Q56 Selaine Saxby: Thank you. I do not know if anyone else had anything to add. Liz?
Liz Darlison: I have one comment. Absolutely, like in all manner of areas of policy, we have to have a hard deadline. We have to have a target date in mind. We have no choice. We have to address asbestos because it is killing too many people unnecessarily. I cannot help but feel that 2035 is an ambitious deadline given the amount of asbestos that we have in our country. I would hate to see a deadline that creates corner-cutting and a rushed approach. As Charles said in the first session, we need a pragmatic multifaceted approach to this. Absolutely, yes, have a hard deadline for ridding our country of asbestos, but 2035 may be a little bit ambitious.
Q57 Chair: I have seen Tony put his hand up, so a final comment?

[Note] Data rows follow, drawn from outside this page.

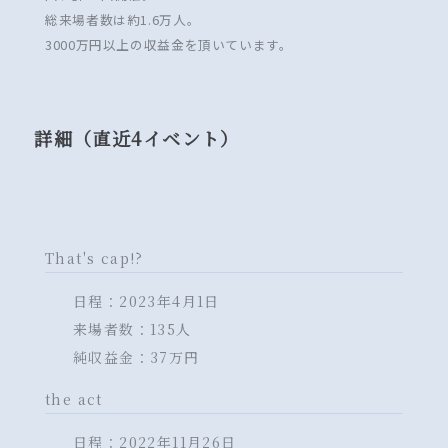
総来場者数は約1.6万人。
3000万円以上の収益金を頂いています。
詳細（直近4イベント）
That's cap!?
日程：2023年4月1日
来場者数：135人
純収益金：37万円
the act
日程：2022年11月26日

Tony Hood: Yes. The call for the removal by 2035 was made in 2015, so it probably is that point that Liz said. It is less about the timescale and more about the commitment to doing it. It is clear that it is still a problem. People are still being exposed and people are still dying in numbers that are not acceptable. The problem is not going away. The only way to address it is a commitment to the safe removal and the timeline needs to be achievable for everybody.
Chair: Thank you all very much. Our time is up. Thank you for joining us and for contributing online. Thank you for the thoughtful answers you have given to all our questions. As you will have gathered, we will have further evidence sessions on this subject and will want to make some firm recommendations to the Government in due course. Thank you all very much indeed. That concludes our meeting.
 Witness correction: Gill Reed advised the Committee after the hearing that she meant to say: “risk of developing mesothelioma” and not “risk of developing asbestosis”
 Witness correction: Gill Reed clarified to the Committee after the hearing that she was referring to the Health and Safety Executive as being proactive in its approach, once the school’s contractor had discovered fibre levels above the control level.